* _What you will do_
Pick every line out of the entries below that has the string "chair", and copy it.

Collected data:

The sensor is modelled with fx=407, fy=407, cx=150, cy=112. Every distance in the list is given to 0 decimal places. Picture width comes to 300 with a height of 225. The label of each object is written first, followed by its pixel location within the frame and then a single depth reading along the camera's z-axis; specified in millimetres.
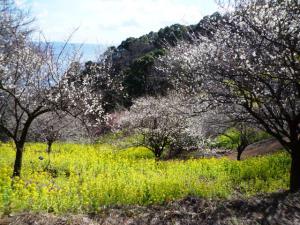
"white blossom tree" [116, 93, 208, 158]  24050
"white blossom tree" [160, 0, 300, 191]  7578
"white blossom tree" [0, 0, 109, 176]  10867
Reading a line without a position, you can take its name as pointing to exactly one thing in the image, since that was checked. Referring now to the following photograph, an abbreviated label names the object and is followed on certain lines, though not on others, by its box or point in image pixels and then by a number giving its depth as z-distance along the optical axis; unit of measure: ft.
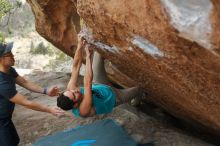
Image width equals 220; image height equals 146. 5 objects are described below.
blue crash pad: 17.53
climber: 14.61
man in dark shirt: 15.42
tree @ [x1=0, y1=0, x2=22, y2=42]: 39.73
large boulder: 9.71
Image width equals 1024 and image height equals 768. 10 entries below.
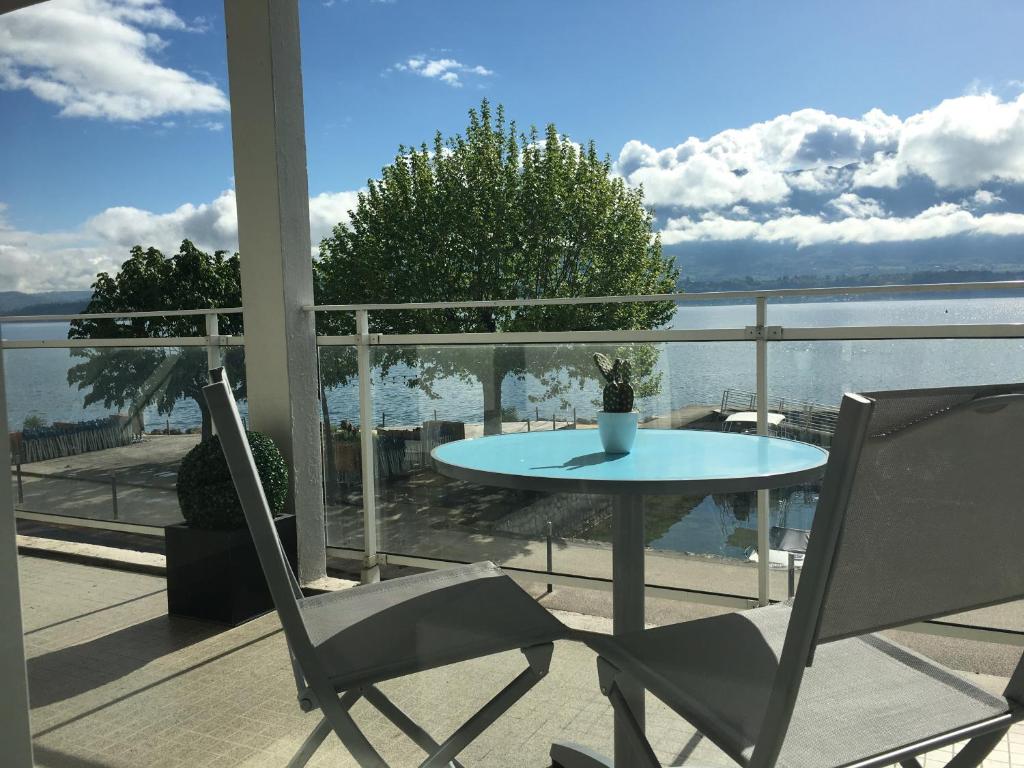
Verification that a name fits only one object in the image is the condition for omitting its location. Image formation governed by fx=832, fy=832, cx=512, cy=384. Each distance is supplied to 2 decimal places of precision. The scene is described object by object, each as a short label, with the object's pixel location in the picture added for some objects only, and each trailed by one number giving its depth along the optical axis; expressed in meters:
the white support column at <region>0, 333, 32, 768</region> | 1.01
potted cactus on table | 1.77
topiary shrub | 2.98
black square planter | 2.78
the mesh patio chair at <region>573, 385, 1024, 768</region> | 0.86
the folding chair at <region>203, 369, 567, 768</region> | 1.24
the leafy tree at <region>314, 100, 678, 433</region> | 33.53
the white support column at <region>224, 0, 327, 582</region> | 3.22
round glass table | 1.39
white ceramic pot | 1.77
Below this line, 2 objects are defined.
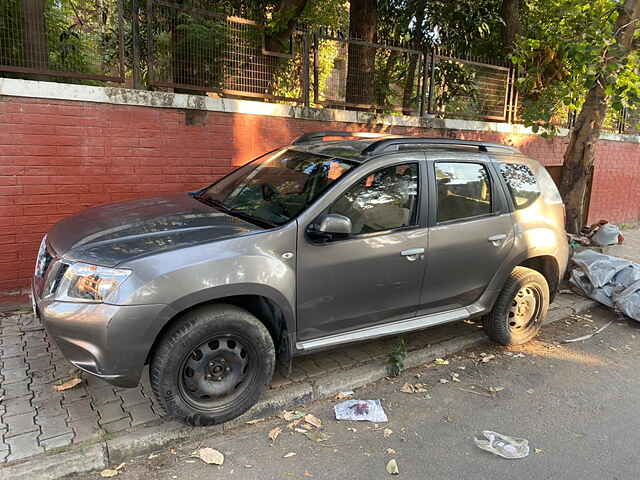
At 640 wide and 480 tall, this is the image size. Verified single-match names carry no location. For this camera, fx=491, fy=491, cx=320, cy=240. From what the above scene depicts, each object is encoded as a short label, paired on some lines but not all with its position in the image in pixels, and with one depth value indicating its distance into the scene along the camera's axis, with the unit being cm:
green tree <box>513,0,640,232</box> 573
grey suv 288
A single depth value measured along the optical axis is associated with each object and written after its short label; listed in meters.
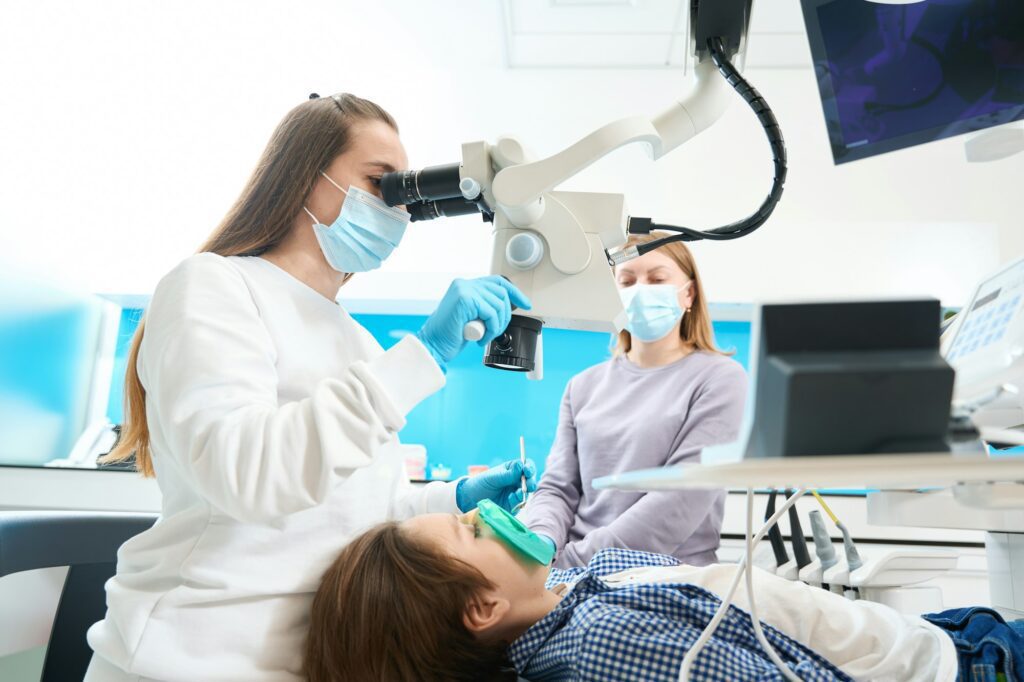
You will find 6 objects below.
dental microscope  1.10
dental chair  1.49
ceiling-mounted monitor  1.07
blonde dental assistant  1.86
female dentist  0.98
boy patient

* _Exercise output_
the mesh patio chair at <region>573, 385, 1024, 768</region> | 0.86
the folding chair at <region>203, 369, 567, 768</region> | 1.24
dental chair  1.49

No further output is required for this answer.